Silpa Mukherjee holds an MPhil degree in Cinema Studies from School of Arts and Aesthetics, Jawaharlal Nehru University, New Delhi. She has written a dissertation on “item numbers,” a term first coined sometime in the 1990s by the Bombay film industry to designate a special kind of hypersexual song and dance spectacle. Media's legal, affective, and pornographic registers never fail to stimulate Mukherjee. Her writing has appeared in Bioscope: South Asian Screen Studies, The Soundtrack, Studies in South Asian Film and Media, South Asian Popular Culture, and several edited volumes. In 2016-17 Silpa Mukherjee had a brief stint at teaching critical media studies to graduate production students at AJK Mass Communication Research Centre, Jamia Milia Islamia University, New Delhi.

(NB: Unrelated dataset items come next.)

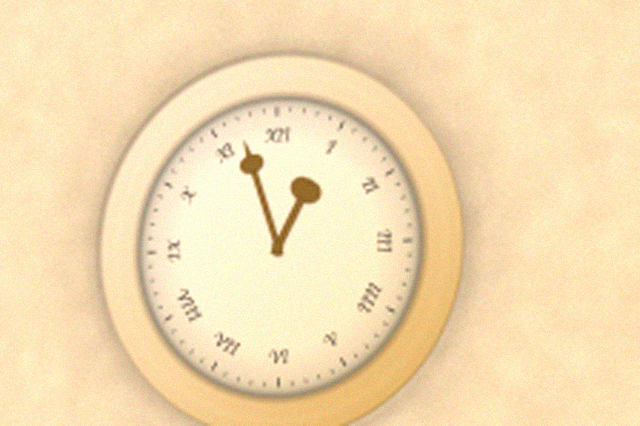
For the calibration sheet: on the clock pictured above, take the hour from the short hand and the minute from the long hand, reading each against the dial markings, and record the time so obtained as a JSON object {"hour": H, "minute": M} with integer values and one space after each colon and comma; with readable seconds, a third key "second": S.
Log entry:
{"hour": 12, "minute": 57}
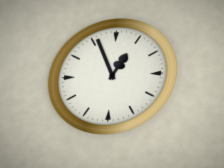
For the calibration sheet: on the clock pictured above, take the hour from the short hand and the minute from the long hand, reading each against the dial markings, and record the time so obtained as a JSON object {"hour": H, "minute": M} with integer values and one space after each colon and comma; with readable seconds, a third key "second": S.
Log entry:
{"hour": 12, "minute": 56}
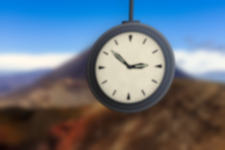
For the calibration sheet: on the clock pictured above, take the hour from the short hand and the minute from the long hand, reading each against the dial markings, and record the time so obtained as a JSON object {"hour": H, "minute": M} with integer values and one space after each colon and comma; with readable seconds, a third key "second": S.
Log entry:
{"hour": 2, "minute": 52}
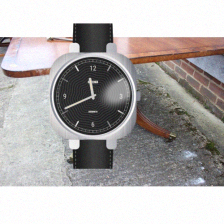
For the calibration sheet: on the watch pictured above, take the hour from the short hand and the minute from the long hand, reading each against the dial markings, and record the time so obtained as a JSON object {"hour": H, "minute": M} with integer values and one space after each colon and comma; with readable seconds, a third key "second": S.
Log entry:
{"hour": 11, "minute": 41}
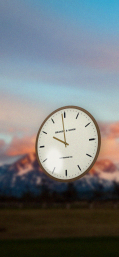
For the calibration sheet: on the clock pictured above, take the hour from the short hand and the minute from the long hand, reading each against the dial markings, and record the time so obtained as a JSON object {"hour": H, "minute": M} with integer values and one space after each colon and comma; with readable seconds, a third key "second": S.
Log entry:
{"hour": 9, "minute": 59}
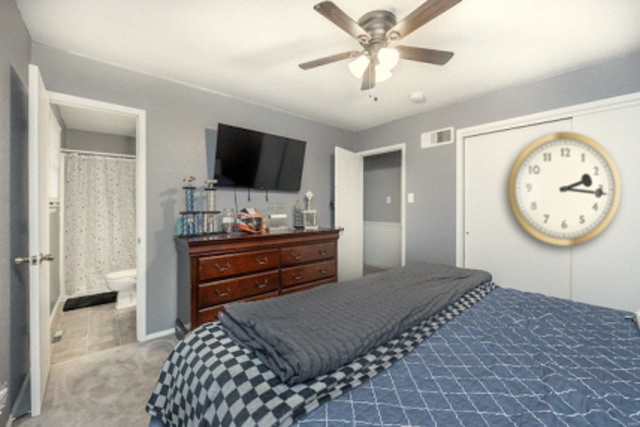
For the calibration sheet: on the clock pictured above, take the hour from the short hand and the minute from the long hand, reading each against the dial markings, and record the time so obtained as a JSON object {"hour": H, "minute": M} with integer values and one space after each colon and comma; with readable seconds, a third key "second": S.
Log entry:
{"hour": 2, "minute": 16}
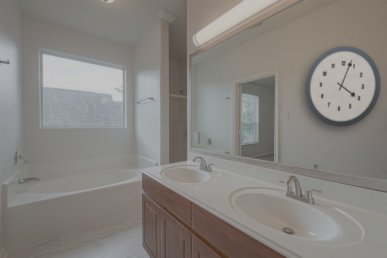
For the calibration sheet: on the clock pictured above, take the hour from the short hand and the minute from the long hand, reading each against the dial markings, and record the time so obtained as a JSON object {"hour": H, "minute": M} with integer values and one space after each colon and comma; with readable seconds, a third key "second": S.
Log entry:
{"hour": 4, "minute": 3}
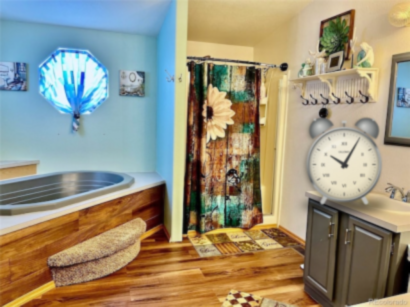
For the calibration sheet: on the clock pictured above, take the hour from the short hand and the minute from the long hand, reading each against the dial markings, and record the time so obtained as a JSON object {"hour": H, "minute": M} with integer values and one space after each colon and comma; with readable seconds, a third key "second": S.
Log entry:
{"hour": 10, "minute": 5}
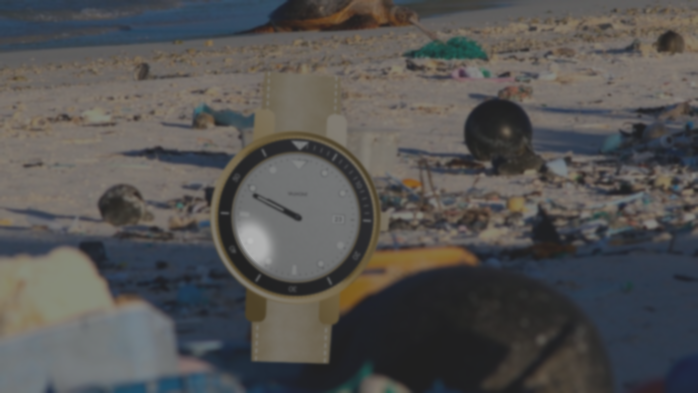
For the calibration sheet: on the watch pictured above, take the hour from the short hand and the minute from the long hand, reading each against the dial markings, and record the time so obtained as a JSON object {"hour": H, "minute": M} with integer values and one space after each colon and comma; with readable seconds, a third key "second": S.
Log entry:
{"hour": 9, "minute": 49}
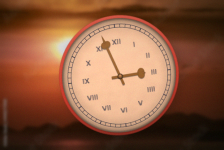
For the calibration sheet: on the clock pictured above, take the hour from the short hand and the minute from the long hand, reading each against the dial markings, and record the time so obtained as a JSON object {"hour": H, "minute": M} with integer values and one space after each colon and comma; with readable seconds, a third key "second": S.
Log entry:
{"hour": 2, "minute": 57}
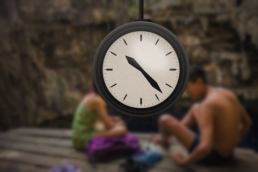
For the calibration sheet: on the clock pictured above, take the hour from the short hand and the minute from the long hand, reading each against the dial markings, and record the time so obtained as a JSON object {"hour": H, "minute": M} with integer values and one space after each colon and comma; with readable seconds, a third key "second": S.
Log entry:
{"hour": 10, "minute": 23}
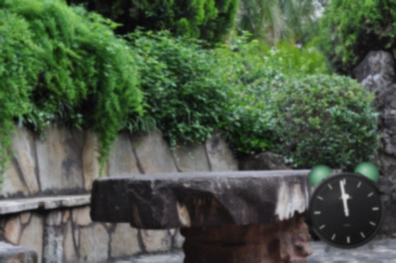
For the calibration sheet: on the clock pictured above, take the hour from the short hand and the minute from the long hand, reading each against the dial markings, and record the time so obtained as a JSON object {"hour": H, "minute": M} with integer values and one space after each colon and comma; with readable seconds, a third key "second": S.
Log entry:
{"hour": 11, "minute": 59}
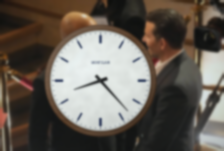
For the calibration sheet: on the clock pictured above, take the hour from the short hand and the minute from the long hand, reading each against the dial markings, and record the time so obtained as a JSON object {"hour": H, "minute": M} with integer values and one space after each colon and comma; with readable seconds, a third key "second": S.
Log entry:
{"hour": 8, "minute": 23}
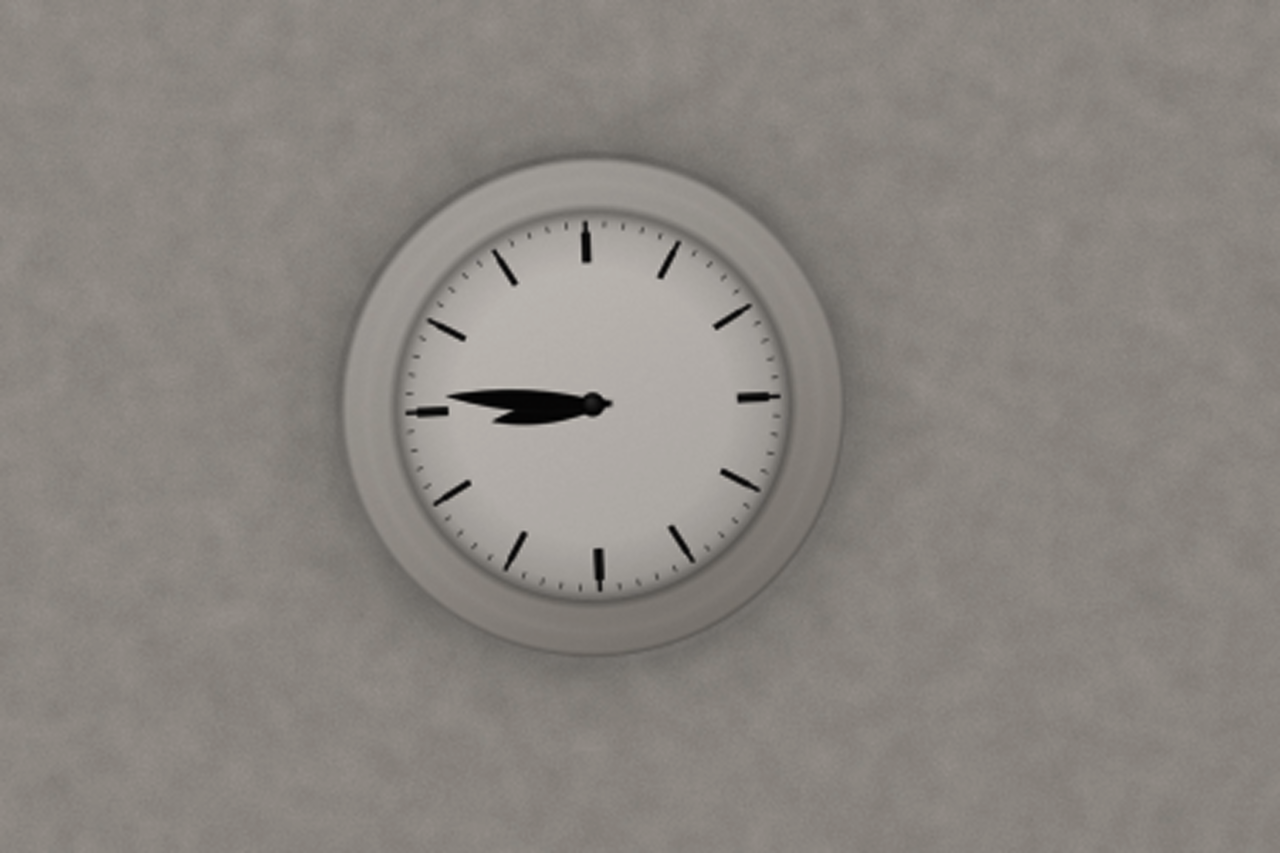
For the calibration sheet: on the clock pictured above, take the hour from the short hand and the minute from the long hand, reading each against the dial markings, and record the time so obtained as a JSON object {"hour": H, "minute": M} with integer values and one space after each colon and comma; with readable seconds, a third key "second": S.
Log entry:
{"hour": 8, "minute": 46}
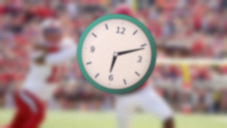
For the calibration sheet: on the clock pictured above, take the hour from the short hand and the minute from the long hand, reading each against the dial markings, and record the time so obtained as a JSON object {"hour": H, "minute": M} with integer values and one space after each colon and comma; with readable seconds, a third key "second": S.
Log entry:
{"hour": 6, "minute": 11}
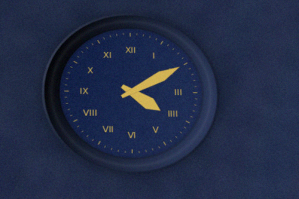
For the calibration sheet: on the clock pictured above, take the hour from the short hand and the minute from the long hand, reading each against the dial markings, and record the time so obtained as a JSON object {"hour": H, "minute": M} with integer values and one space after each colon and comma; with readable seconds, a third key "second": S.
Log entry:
{"hour": 4, "minute": 10}
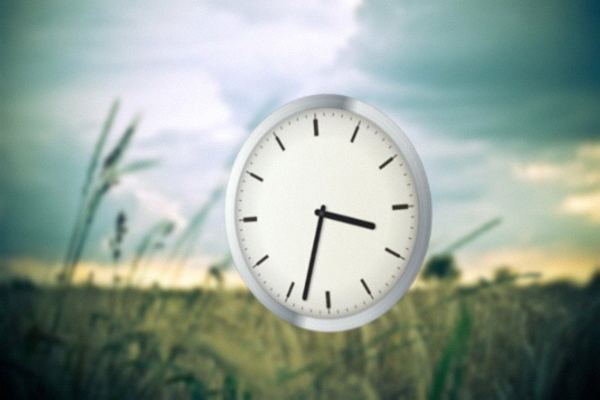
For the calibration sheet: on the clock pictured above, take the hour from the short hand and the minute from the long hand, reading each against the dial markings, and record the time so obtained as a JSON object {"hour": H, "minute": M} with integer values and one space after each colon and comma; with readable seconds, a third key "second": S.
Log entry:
{"hour": 3, "minute": 33}
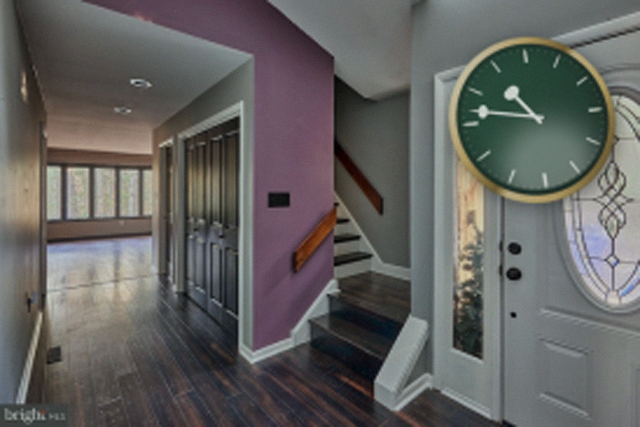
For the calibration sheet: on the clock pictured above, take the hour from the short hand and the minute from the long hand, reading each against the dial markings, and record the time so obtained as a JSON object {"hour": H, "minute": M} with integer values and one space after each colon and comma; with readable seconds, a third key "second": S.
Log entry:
{"hour": 10, "minute": 47}
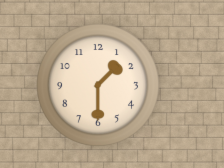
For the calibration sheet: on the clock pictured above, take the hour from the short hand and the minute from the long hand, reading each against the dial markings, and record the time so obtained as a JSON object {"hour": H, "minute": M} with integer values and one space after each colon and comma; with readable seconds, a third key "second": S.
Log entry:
{"hour": 1, "minute": 30}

Mukherjee is currently completing her PhD dissertation “Cinema as Contraband: Bombay Film Culture between 1977-1991” that examines the cine-crime nexus of 1980s Bombay, formed by money invested in cinema and its ancillary high-risk businesses like hotels, horseracing, and gambling by a Dubai based mafia network. She is a 2022-23 Mellon/American Council of Learned Societies Dissertation Completion Fellow. Previously her work has been supported by the University of Pittsburgh’s Provost’s Humanities Fellowship, Cultural Studies Fellowship, Asian Studies Center, and English Department. In summer 2022 she was a Humanities Without Walls Fellow. Mukherjee was awarded the Elizabeth Baranger Excellence in Graduate Teaching in 2021.

Silpa Mukherjee also serves as the Assistant Editor of JCMS (formerly Cinema Journal), the flagship journal of the Society of Cinema and Media Studies. You can read her public facing works on Indian cinema and media history and popular culture in Critical Collective and ASAP.